Saturday 5 June 2021

The Problem Of Leisure - A Celebration Of Andy Gill & The Gang Of Four - Various

A new Compilation celebrating Andy Gill & The Gang of Four was released on Friday 4th June 2021. All the Artwork has been done by Damien Hirst, who is a longtime fan of the band. All the Artwork is © Damien Hirst and Science Ltd.
After Andy Gill’s death in February 2020, his widow, Catherine Mayer assembled a small team to complete 'The Problem of Leisure'. The record had originally been conceived by Andy Gill himself not as a post-mortem tribute, but to mark the 40th anniversary in 2019 of Gang Of Four’s extraordinary 1979 debut long player 'Entertainment!' an album widely heralded as a classic (“the fifth best punk album of all time” according to Rolling Stone magazine). Personally speaking I would have loved to hear that as a couple of songs I thought might be on this are not...'I Found The Essence Rare' and 'At Home (He's A Tourist)'.
Andy Gill had already revised that vision in the months before his death, after some artists chose tracks from different albums and periods. Every musician who committed to the project was given the freedom to create new versions of whichever Gang of Four songs they wanted to cover, with Andy overseeing some of the earlier productions but largely leaving artists to create their own interpretations.
This leaving "the artists to their own interpretations" means that we end up with two versions of 'Damaged Goods', 'I Love A Man In A Uniform', and 'Natural's Not It' and three versions of 'Not Great Men'. Yes they are all different but it feels like they could have had other songs rather than being repetitive with choices.
It is released on a number of different formats: Limited Edition 2CD packaged like a hardback book with a 12 page booklet of Artwork by Damien Hirst. Includes googly eye attachment on the front sleeve. A Standard one CD version. Dogluxe Limited Edition double vinyl pressed on Red Vinyl (Individually numbered - edition of 650). Standard black double vinyl with a gatefold sleeve. Pink Cassette version and also a Download version.
Let's have some music. The album opens with probably the strongest song, 'Damaged Goods' by IDLES
IDLES say: “IDLES does not exist without Gang of Four. ‘Damaged Goods’ still sounds new and exciting after the millionth listen. We jumped at the chance to just play it, let alone record it. It was an honour, a joy and a privilege”
Another song that featured on the debut 'Damaged Goods EP' also appears on the album, 'Love Like Anthrax' by Gary Numan & Ade Fenton, though I have to confess to barely recognising it!
A number of Digital Download Singles were released leading up to the album's release. Here's a few starting with 'Paralysed' by Warpaint.

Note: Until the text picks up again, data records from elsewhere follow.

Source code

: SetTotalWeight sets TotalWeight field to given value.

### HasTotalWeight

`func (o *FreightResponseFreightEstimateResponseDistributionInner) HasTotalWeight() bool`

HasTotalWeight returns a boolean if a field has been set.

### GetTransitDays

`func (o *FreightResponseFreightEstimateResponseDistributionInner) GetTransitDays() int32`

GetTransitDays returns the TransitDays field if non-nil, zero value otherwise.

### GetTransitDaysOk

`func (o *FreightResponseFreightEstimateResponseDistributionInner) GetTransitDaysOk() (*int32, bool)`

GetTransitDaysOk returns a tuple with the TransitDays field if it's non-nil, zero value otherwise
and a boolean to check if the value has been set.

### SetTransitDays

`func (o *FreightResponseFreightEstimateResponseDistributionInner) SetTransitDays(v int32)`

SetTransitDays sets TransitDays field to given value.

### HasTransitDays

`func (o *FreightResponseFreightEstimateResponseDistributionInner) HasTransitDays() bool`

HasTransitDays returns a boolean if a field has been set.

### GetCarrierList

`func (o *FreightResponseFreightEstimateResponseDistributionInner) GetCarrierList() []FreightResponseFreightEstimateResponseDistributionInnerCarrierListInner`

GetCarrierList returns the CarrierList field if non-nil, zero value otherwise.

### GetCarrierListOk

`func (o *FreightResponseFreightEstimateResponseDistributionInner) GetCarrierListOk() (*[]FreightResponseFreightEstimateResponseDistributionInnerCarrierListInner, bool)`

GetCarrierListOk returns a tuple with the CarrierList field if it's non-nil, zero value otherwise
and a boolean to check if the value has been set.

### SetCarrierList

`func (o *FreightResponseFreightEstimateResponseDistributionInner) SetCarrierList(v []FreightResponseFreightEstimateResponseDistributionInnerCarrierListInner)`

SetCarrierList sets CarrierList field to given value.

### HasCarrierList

'Where The Nightingale Sings (Redux)' by 3D x Gang Of Four featuring Nova Twins
Page Hamilton from Helmet says, “My old pal Henry Rollins reissued Entertainment! and Solid Gold back in the 90’s and asked me to do liner notes for Solid Gold. I don’t remember what I wrote but I know it was glowing, corny and fanboy. Their songs, feel, energy, inventiveness made an indelible imprint on my musical soul. All of our peers that formed bands in the late 80’s were influenced by Go4. I chose ‘In the Ditch’ for this tribute cause it’s a great song even though it was challenging (thank you to my band!). It feels improvised and random at times but holds together as a composition. The guitar part feels like spontaneous scratchy funk, the angular bass and drum groove grooves hard but sounds like there’s a spoke missing. The vocal is somehow beautiful but scary, urgent and dangerous. There’s no room for limp dick, mail-it-in, non-musical moments in any of these songs. How the hell did they put this together? We could only try to capture the intensity of the original. This band changed me. Thank you Andy, Dave, Hugo & Jon.”
'I Love A Man In A Uniform' by Herbert Grönemeyer featuring Alex Silva
'Natural’s Not In It' by Tom Morello & Serj Tankian
Tom Morello: “Andy Gill was one of a handful of artists in history who changed the way guitars are played. His band Gang of Four were just incendiary and completely groundbreaking with Andy’s confrontational, unnerving and sublime playing at the forefront. His jagged plague-disco raptor-attack industrial-funk deconstructed guitar anti-hero sonics and fierce poetic radical intellect were hugely influential to me.”